Data entries:

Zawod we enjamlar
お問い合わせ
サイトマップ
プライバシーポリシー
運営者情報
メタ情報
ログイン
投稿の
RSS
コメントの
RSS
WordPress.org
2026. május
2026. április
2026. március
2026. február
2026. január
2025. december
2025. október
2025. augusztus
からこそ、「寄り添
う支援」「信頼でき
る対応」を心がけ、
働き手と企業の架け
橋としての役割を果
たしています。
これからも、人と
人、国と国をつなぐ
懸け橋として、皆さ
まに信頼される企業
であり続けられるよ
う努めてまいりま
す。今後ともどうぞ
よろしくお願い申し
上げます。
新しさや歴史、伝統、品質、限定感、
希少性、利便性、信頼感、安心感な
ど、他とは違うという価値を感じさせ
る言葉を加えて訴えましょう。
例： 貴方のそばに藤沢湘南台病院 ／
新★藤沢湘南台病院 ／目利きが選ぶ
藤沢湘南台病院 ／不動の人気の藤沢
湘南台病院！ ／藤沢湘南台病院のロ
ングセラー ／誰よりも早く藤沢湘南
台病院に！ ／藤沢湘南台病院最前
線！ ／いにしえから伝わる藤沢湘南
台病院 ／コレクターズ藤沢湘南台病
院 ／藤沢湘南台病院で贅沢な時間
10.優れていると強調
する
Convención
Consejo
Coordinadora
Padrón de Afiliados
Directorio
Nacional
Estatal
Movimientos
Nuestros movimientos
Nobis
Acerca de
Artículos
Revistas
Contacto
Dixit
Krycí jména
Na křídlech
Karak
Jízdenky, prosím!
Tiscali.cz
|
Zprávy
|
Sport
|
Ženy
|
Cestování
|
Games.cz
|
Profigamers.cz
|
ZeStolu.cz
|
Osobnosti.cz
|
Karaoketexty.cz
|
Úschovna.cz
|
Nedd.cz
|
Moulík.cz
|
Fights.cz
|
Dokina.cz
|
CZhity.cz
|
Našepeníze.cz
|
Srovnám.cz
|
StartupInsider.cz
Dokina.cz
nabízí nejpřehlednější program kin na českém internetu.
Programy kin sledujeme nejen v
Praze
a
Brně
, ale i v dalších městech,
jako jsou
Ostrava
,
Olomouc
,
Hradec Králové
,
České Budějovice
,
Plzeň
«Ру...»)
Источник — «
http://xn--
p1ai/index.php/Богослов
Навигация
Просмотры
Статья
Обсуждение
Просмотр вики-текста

WHAT YOU HAVE TO DO: The records shown above are to be copied exactly, every one of them.

SOLUTION BELOW:
Zawod we enjamlar
お問い合わせ
サイトマップ
プライバシーポリシー
運営者情報
メタ情報
ログイン
投稿の
RSS
コメントの
RSS
WordPress.org
2026. május
2026. április
2026. március
2026. február
2026. január
2025. december
2025. október
2025. augusztus
からこそ、「寄り添
う支援」「信頼でき
る対応」を心がけ、
働き手と企業の架け
橋としての役割を果
たしています。
これからも、人と
人、国と国をつなぐ
懸け橋として、皆さ
まに信頼される企業
であり続けられるよ
う努めてまいりま
す。今後ともどうぞ
よろしくお願い申し
上げます。
新しさや歴史、伝統、品質、限定感、
希少性、利便性、信頼感、安心感な
ど、他とは違うという価値を感じさせ
る言葉を加えて訴えましょう。
例： 貴方のそばに藤沢湘南台病院 ／
新★藤沢湘南台病院 ／目利きが選ぶ
藤沢湘南台病院 ／不動の人気の藤沢
湘南台病院！ ／藤沢湘南台病院のロ
ングセラー ／誰よりも早く藤沢湘南
台病院に！ ／藤沢湘南台病院最前
線！ ／いにしえから伝わる藤沢湘南
台病院 ／コレクターズ藤沢湘南台病
院 ／藤沢湘南台病院で贅沢な時間
10.優れていると強調
する
Convención
Consejo
Coordinadora
Padrón de Afiliados
Directorio
Nacional
Estatal
Movimientos
Nuestros movimientos
Nobis
Acerca de
Artículos
Revistas
Contacto
Dixit
Krycí jména
Na křídlech
Karak
Jízdenky, prosím!
Tiscali.cz
|
Zprávy
|
Sport
|
Ženy
|
Cestování
|
Games.cz
|
Profigamers.cz
|
ZeStolu.cz
|
Osobnosti.cz
|
Karaoketexty.cz
|
Úschovna.cz
|
Nedd.cz
|
Moulík.cz
|
Fights.cz
|
Dokina.cz
|
CZhity.cz
|
Našepeníze.cz
|
Srovnám.cz
|
StartupInsider.cz
Dokina.cz
nabízí nejpřehlednější program kin na českém internetu.
Programy kin sledujeme nejen v
Praze
a
Brně
, ale i v dalších městech,
jako jsou
Ostrava
,
Olomouc
,
Hradec Králové
,
České Budějovice
,
Plzeň
«Ру...»)
Источник — «
http://xn--
p1ai/index.php/Богослов
Навигация
Просмотры
Статья
Обсуждение
Просмотр вики-текста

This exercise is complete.